Hutson’s indictment also marks the latest set of corruption charges secured by Murrill’s office in state courts in recent months. Cleve Dunn, an East Baton Rouge City-Parish council member, was charged with corruption-related offenses in January by prosecutors from Murrill’s office as part of a broader probe. Last week, the office secured charges against the Winnsboro mayor for alleged Medicaid fraud.
Murrill, whose office’s recent corruption cases have leaned on state statutes penalizing malfeasance and payroll violations, described the strategy as a matter of holding public officials to account.
“It’s certainly a commitment that I made not to avoid hard cases, or avoid cases that might have political implications,” she said in a recent interview. “I fundamentally think it is a terrible thing to breach the public trust when you’re a public official.”
A difficult tenure
The city’s former Independent Police Monitor, Hutson became its first Black female sheriff when she beat Marlin Gusman, the former sheriff, in 2021, joining a progressive wave into elected office in New Orleans.
Her tenure was troubled by controversy over top staff, spending on hotel rooms for Mardi Gras and troubles controlling violence in a lockup plagued by broken doors and other problems since it opened a decade ago. Hutson struggled to maintain staffing levels as the jail population swelled beyond a soft 1,250-inmate cap set by the City Council. Federal monitors have cited backsliding on reforms under a 12-year-old federal consent decree.
Then came the jailbreak that Hutson said “tested us to the limits” under a national spotlight, as she issued a farewell address Wednesday reflecting on wins and “challenges” of a rocky term. Hutson said she was leaving the office with “gratitude.”

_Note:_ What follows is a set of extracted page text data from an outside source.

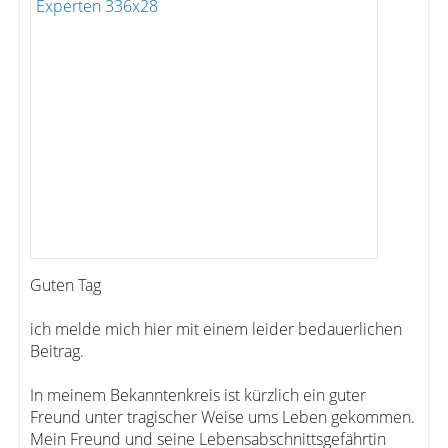
Guten Tag
ich melde mich hier mit einem leider bedauerlichen
Beitrag.
In meinem Bekanntenkreis ist kürzlich ein guter
Freund unter tragischer Weise ums Leben gekommen.
Mein Freund und seine Lebensabschnittsgefährtin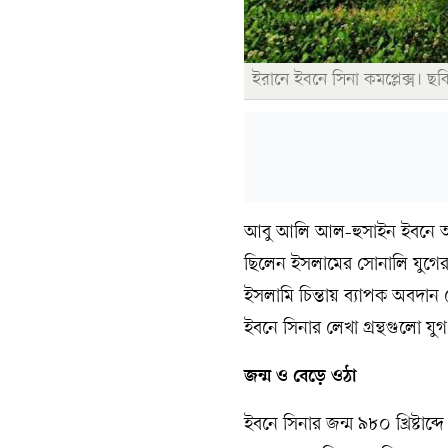
ইরানে ইবনে সিনা কমপ্লেক্স। ছব
আবু আলি আল-হুসাইন ইবনে আবদুল
ছিলেন ইসলামের সোনালি যুগের অন
ইসলামি চিন্তায় ব্যাপক অবদান 
ইবনে সিনার লেখা গ্রন্থগুলো যুগ য
জন্ম ও বেড়ে ওঠা
ইবনে সিনার জন্ম ৯৮০ খ্রিষ্টাব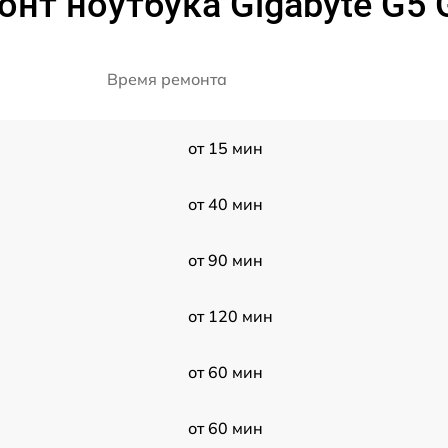
онт ноутбука Gigabyte G5
Время ремонта
от 15 мин
от 40 мин
от 90 мин
от 120 мин
от 60 мин
от 60 мин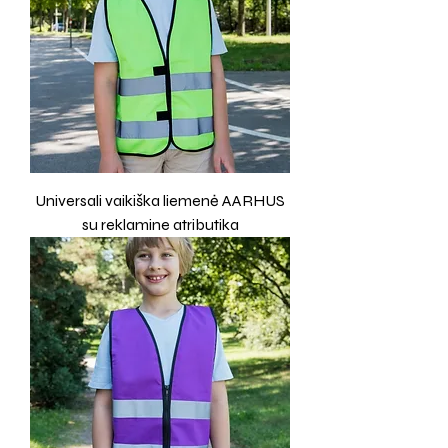
Universali vaikiška liemenė AARHUS
su reklamine atributika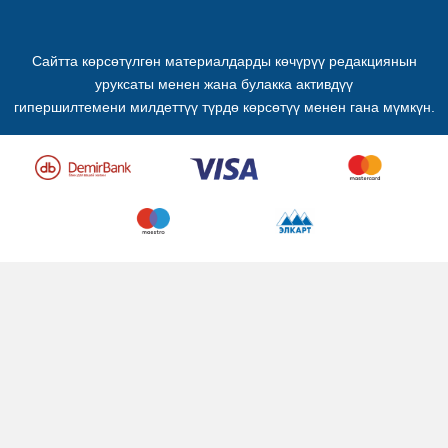
Сайтта көрсөтүлгөн материалдарды көчүрүү редакциянын
уруксаты менен жана булакка активдүү
гипершилтемени милдеттүү түрдө көрсөтүү менен гана мүмкүн.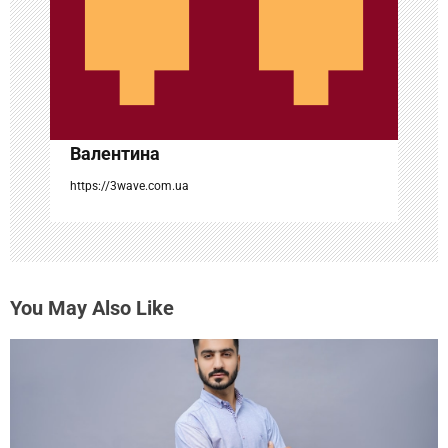
а
п
и
с
Валентина
я
https://3wave.com.ua
м
You May Also Like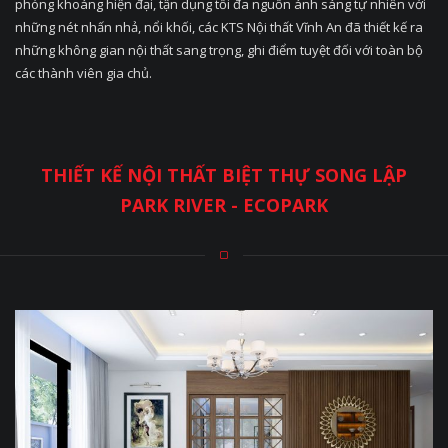
phóng khoáng hiện đại, tận dụng tối đa nguồn ánh sáng tự nhiên với
những nét nhấn nhả, nổi khối, các KTS Nội thất Vĩnh An đã thiết kế ra
những không gian nội thất sang trọng, ghi điểm tuyệt đối với toàn bộ
các thành viên gia chủ.
THIẾT KẾ NỘI THẤT BIỆT THỰ SONG LẬP
PARK RIVER - ECOPARK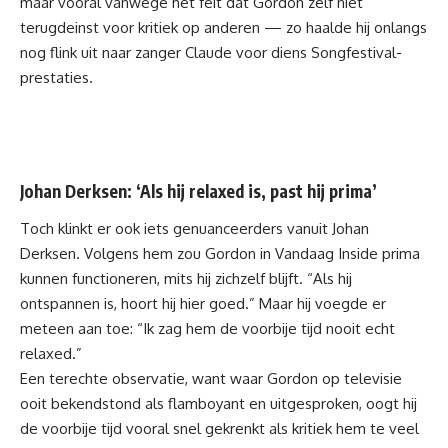
maar vooral vanwege het feit dat Gordon zelf niet
terugdeinst voor kritiek op anderen — zo haalde hij onlangs
nog flink uit naar zanger
Claude
voor diens Songfestival-
prestaties.
Johan Derksen: ‘Als hij relaxed is, past hij prima’
Toch klinkt er ook iets genuanceerders vanuit Johan
Derksen. Volgens hem zou Gordon in Vandaag Inside prima
kunnen functioneren, mits hij zichzelf blijft. “Als hij
ontspannen is, hoort hij hier goed.” Maar hij voegde er
meteen aan toe: “Ik zag hem de voorbije tijd nooit echt
relaxed.”
Een terechte observatie, want waar Gordon op televisie
ooit bekendstond als flamboyant en uitgesproken, oogt hij
de voorbije tijd vooral snel gekrenkt als kritiek hem te veel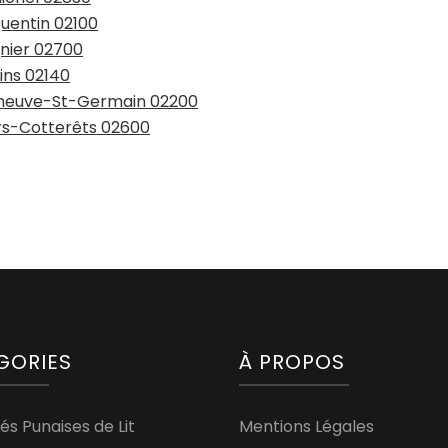
Quentin 02100
gnier 02700
ins 02140
lleneuve-St-Germain 02200
ers-Cotterêts 02600
GORIES
À PROPOS
és Punaises de Lit
Mentions Légales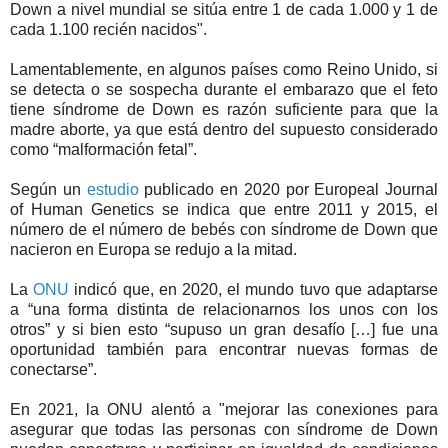
Down a nivel mundial se sitúa entre 1 de cada 1.000 y 1 de
cada 1.100 recién nacidos".
Lamentablemente, en algunos países como Reino Unido, si
se detecta o se sospecha durante el embarazo que el feto
tiene síndrome de Down es razón suficiente para que la
madre aborte, ya que está dentro del supuesto considerado
como “malformación fetal”.
Según un
estudio
publicado en 2020 por Europeal Journal
of Human Genetics se indica que entre 2011 y 2015, el
número de el número de bebés con síndrome de Down que
nacieron en Europa se redujo a la mitad.
La
ONU
indicó que, en 2020, el mundo tuvo que adaptarse
a “una forma distinta de relacionarnos los unos con los
otros” y si bien esto “supuso un gran desafío […] fue una
oportunidad también para encontrar nuevas formas de
conectarse”.
En 2021, la ONU alentó a "mejorar las conexiones para
asegurar que todas las personas con síndrome de Down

Brown, the agency’s chief financial officer, won praise from Hutson in 2024 for exposing a scheme by two veteran employees to siphon tens of thousands of dollars from inmate commissary funds, as well as another scheme by an employee who was charged with siphoning agency funds.
Brown previously served as CFO for the Downtown Development District.
A sweeping state audit of the Orleans Parish Sheriff's Office released earlier this month by the Louisiana Legislative Auditor revealed a litany of security and operations issues at the jail ahead of the escape.
Murrill said at the time that the problems highlighted in the audit were "of obvious concern."
The audit found that deputies had completed fewer than a third of required security checks during the week of the jailbreak. It also found that deputies regularly reported working off-duty details at the same time as their standard shifts, in possible violation of state payroll fraud laws.
Between January 2022 and May 2025, auditors found that 179 deputies, or roughly a quarter of OPSO’s staff, reported working overlapping shifts more than 1,300 times.
Auditors also questioned OPSO's management of funding and contracts, finding that the office lacked written purchasing policies or a contract management system.
Staff writers John Simerman and Sophie Kasakove contributed to this report.